Infosys Q2 net profit rise to Rs 3,096 crore with 7% growth

Infosys Technologies, India's second-largest IT services exporter, on Friday defeated market expectations with a profit after tax (PAT) of Rs 3,096 crore for the second quarter of the current financial year, versus an ET NOW Poll of Rs 2,864.4 crore. 

This is a rise of 7.2% QoQ, from Rs 2,886 crore in the previous quarter. The company retained the FY15 revenue guidance at 7%-9%., which puts the company on the radar once again  It seems that Vishal Sikka effect seems to work  However, it is too early to say 

The IT major reported a sales figure of Rs 13,342 crore.

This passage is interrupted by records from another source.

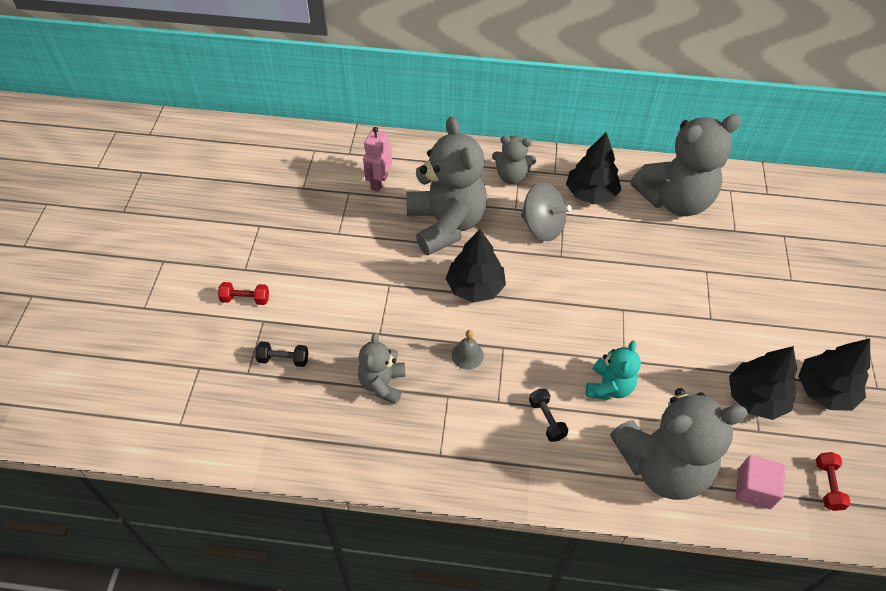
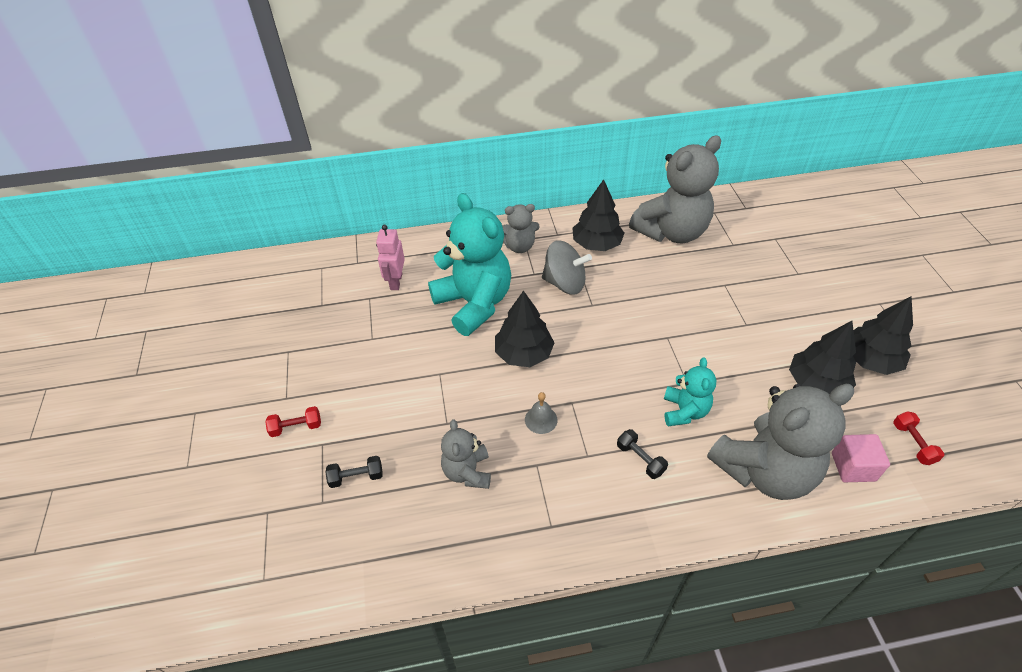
camera: 15 degrees left, 5 degrees down
grey teddy bear [406,116,487,255] -> turquoise teddy bear [428,193,511,336]

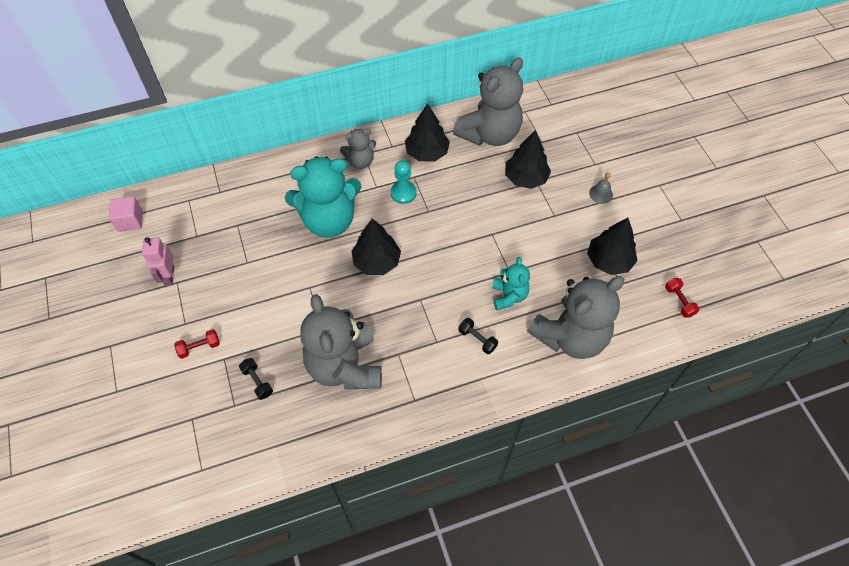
camera: 10 degrees left, 10 degrees up
black dumbbell [325,456,383,488] -> black dumbbell turned 75 degrees clockwise [239,358,273,400]
pink robot [376,225,405,290] -> pink robot moved to [142,237,174,286]
turquoise teddy bear [428,193,511,336] -> turquoise teddy bear turned 120 degrees clockwise [285,156,361,238]
grey teddy bear [441,419,491,489] -> grey teddy bear [300,294,382,389], size x1.93
grey bell [525,392,557,434] -> grey bell moved to [589,172,613,204]
grey spinning top [542,240,592,295] -> turquoise pawn [391,160,417,204]
pink cube [832,434,890,482] -> pink cube moved to [109,196,142,232]
black tree [853,296,913,375] -> black tree moved to [505,130,551,189]

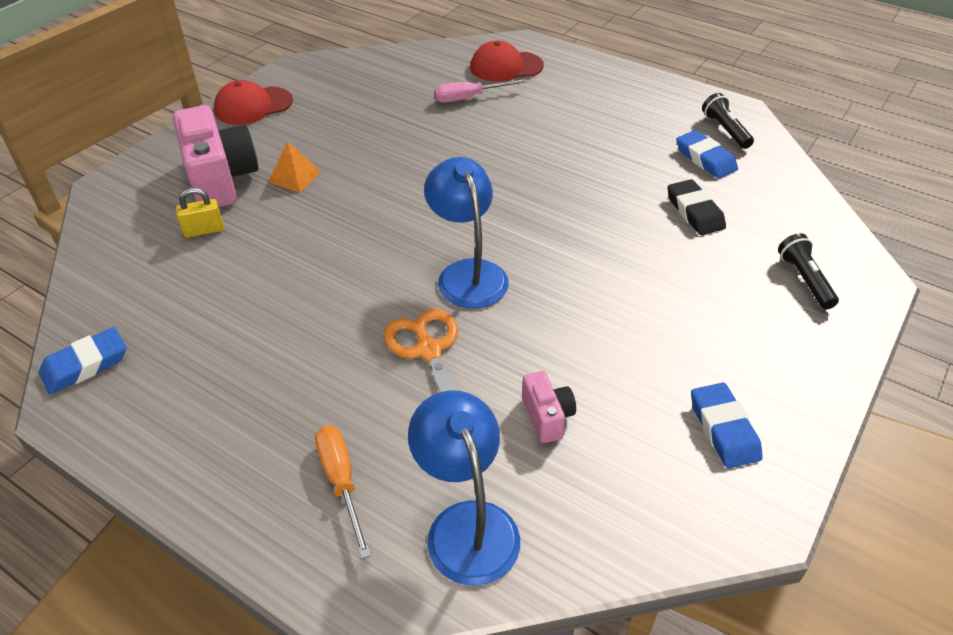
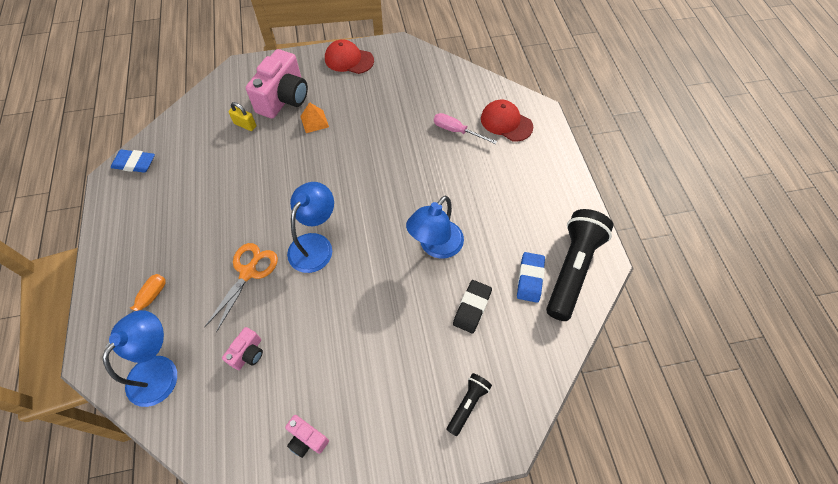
camera: 45 degrees right, 15 degrees up
blue eraser [691,383,763,468] -> pink camera [285,415,329,458]
black flashlight [702,93,754,149] -> black flashlight [546,209,613,321], size x2.06
none -> blue lamp [406,196,464,259]

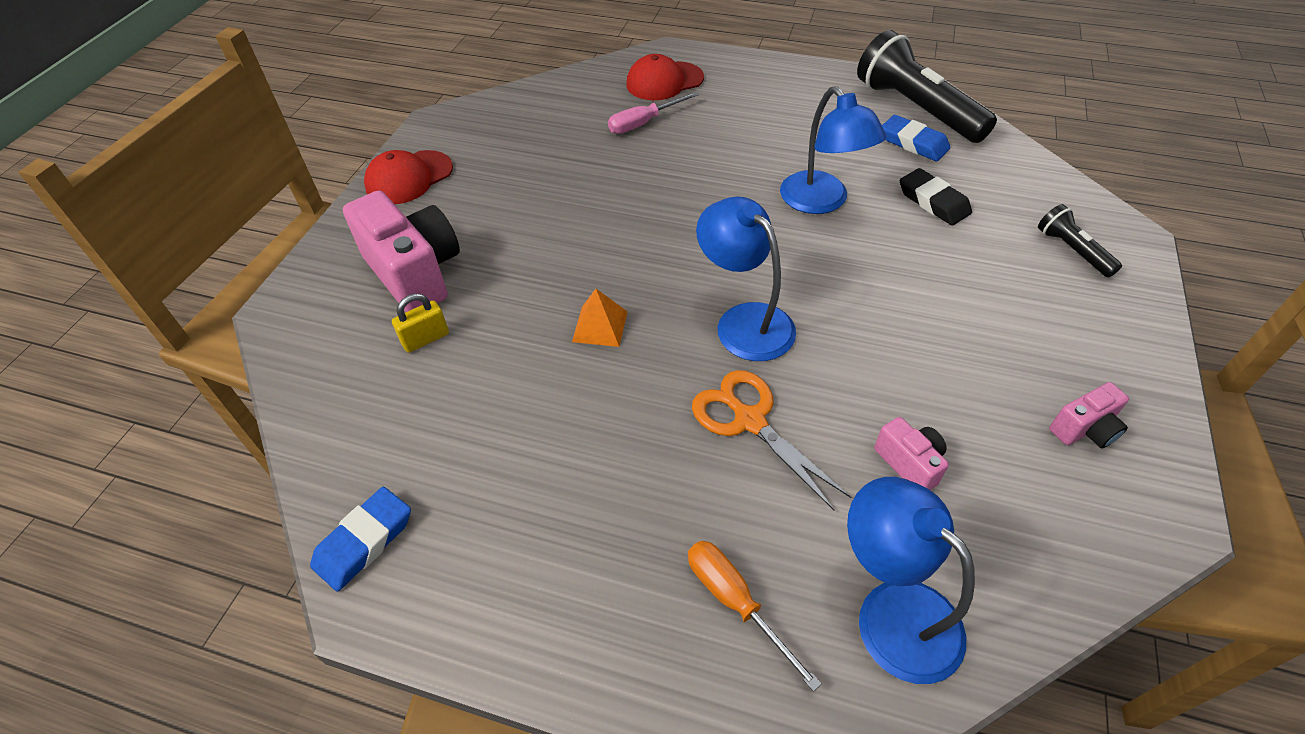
camera: 60 degrees left, 10 degrees down
orange pyramid [300,102,329,133] -> orange pyramid moved to [572,289,628,347]

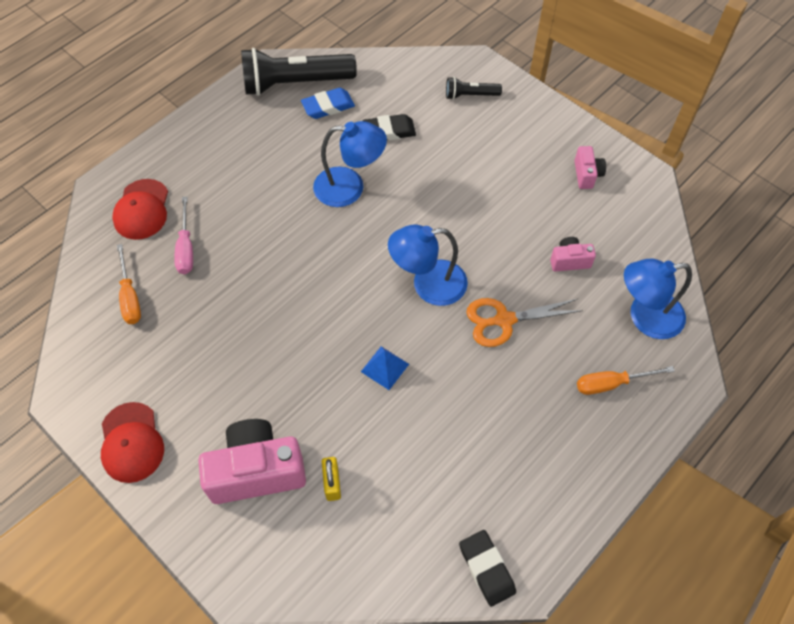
camera: 65 degrees left, 10 degrees up
blue eraser [310,487,411,591] -> black eraser [459,530,516,607]
orange pyramid [572,289,628,347] -> blue pyramid [361,346,409,390]
none -> orange screwdriver [117,244,141,324]

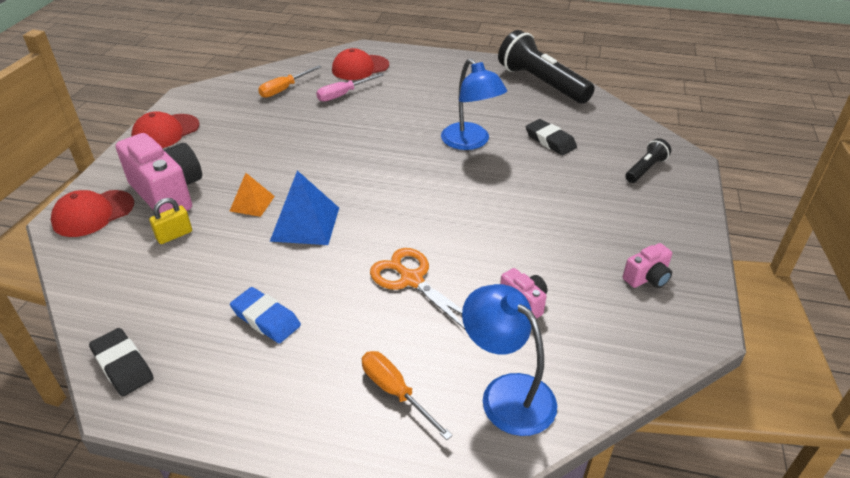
camera: 60 degrees right, 20 degrees down
blue eraser [301,88,355,119] -> blue eraser moved to [230,287,301,343]
blue pyramid [361,346,409,390] -> blue pyramid [270,170,339,245], size x1.66
blue lamp [388,225,468,306] -> none
black flashlight [446,77,502,100] -> black flashlight turned 75 degrees clockwise [625,138,671,183]
black eraser [459,530,516,607] -> black eraser turned 75 degrees counterclockwise [89,328,154,396]
none -> red cap [51,190,134,237]
none -> orange pyramid [230,173,275,217]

The company's board approved a bonus issue of 1:1. Infosys also declared an interim dividend of Rs 30/share. 

The Q2 EBIT margin came in at 26.1% versus 25.14% QoQ. In dollar terms, the NYSE-listed firm's net profits grew 33.4 per cent to $511 million in second quarter of this fiscal from $383 million in the year-ago period. 

In dollar terms, the company's revenues rose 6.5 per cent to $2.2 billion in the July-September quarter of 2014-15 fiscal from $2.07 billion in the same quarter of previous financial year. 

The Q2 attrition was at 20.1%. The company's gross addition of employees stood at 14,255 during the quarter. Infosys and its subsidiaries added 49 clients (gross) during the quarter. 

Commenting on the results, Infosys' new CEO Vishal Sikka said, "Digital transformation is reshaping the business of every one of our clients. We see this as a great opportunity to help them renew the core of their business as well as to expand into new frontiers and are seeing early positive results." "Our strategy is to apply the same principles to our own business in order to capture this opportunity and accelerate our growth, within our culture of lifelong learning and purposeful work," he added. 

UB Pravin Rao, COO, said, "On several fronts, our efforts to bring in operational efficiencies yielded encouraging results during the quarter. We have seen positive results of some of our interventions on sales, margins and attrition, and we will continue to focus on these areas."